Weekly Market Recap
Its is always feel good to see the market going up, but extremely disappointing if you didn’t expect it; as I didn’t expect it to bounce-off as sharply as it did since last Tuesday, 11 Dec (state election outcome day) until last Thursday. However, I had decided that I am not a buyer in this rally that appeared to be sanctimonious to me unless I found veritable evidence to support that rally. As there is an old saying “patience always pay” and that proved to be true when on last Friday market plummeted sharply, consequently closed the week in negative territory.
The benchmark Sensex ended the week with a loss of 220 points, or .61% to settle at 335742, similarly, Nifty lost 51 points, or .48% and closed at 10754.
Current Outlook
In most of the year 2018, since first correction came in February, until made a new high on 28th, September 2018, the market breadth remained quite weak and I have written about this in my last many blogs. I always consider the market breadth as prominent indicator for the course of identifying the direction of the market particularly for intermediate-term and long-term, but not for very short-term. In simple sense, market breadth should commensurate in direction of and with the market, if not then there is a amiss. As I mentioned in my last blog that the recent unexpected bounce, perhaps, could have been the result of contrarian to negative sentiments, specially at a time when two major events were not favourable for the market, one is election outcome and second RBI governor resignation.

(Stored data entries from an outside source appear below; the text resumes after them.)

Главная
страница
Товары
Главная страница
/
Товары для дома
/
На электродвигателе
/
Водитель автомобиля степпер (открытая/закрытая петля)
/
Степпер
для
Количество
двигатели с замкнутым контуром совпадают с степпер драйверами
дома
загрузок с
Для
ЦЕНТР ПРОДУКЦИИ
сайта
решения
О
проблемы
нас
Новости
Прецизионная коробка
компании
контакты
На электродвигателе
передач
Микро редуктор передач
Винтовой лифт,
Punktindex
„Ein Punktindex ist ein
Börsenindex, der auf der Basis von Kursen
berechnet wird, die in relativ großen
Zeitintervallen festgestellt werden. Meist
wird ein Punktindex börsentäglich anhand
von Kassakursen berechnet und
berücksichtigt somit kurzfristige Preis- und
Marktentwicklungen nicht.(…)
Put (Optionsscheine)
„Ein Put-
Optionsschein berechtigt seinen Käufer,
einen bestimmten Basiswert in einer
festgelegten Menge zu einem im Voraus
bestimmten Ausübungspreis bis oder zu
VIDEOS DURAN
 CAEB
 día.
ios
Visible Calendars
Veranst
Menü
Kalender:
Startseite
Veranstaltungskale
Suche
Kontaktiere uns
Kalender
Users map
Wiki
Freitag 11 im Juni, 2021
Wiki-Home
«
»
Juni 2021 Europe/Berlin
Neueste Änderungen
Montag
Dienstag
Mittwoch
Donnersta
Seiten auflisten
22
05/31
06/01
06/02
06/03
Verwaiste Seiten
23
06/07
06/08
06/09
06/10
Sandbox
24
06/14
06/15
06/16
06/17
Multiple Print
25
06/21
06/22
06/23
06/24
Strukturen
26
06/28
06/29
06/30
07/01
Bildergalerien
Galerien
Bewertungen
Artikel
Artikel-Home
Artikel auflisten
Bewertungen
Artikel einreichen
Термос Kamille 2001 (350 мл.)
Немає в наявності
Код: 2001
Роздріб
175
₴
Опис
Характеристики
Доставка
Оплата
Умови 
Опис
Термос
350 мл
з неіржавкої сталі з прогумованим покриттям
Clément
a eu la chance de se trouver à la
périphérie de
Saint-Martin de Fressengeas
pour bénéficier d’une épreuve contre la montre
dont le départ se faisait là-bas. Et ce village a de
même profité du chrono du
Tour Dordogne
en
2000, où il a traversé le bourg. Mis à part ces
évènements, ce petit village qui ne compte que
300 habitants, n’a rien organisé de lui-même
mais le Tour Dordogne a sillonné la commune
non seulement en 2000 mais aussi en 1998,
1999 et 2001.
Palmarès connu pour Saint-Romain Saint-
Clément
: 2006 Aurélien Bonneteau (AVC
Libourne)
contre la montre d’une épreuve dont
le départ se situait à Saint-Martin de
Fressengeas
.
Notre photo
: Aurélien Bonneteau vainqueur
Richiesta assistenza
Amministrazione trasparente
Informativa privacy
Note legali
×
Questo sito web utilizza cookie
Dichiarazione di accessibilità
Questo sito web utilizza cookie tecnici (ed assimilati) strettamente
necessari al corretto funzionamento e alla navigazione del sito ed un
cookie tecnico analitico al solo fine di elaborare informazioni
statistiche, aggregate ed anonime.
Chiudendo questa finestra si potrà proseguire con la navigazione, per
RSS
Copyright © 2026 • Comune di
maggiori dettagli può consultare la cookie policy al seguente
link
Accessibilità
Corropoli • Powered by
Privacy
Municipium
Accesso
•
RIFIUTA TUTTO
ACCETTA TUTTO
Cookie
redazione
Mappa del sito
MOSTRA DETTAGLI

As per my analysis, we were in secular bull market which started in 2013-14, however, provided the behaviour of the market in the year 2018 (including market breadth, differences of net new lows and high, and volatility,etc..) indicates me that secular bull market is over. In fact, I think secular bear market has begun. In my blog dated 25th, November, I stated that I have found similar configuration on charts as we saw in 2008-2009, eventually the correction of over 50% in indices occurred during that year. Based upon that it’s probably going to get worse, but might not be as deep as it was. Hence, I think Outlook is quite weak and negative.
Conclusion
As I have been writing since last few weeks that we are in bear market and I think, things are probably going to turn for the worse soon. It would be finally clear to most people that we are in bear market, and we need to think about what is next. As I can see on monthly charts ,the two big declines in 2000 and 2008 were both more than 50% that lasted 24 months and 18 months respectively. This time if not 50%, but decline up to the year 2015-16 low is quite possible that is 7500 – 9000 level on Nifty. Reaching those levels would require decline of about of 36% and 23% from 2018 top, and it will probably take months to get there. Hence, be cautious and alert…!!
I welcome any feedback you may have about the content of this article.
Keep Analysing & Be patient..!; Be a Savvy Investor..!!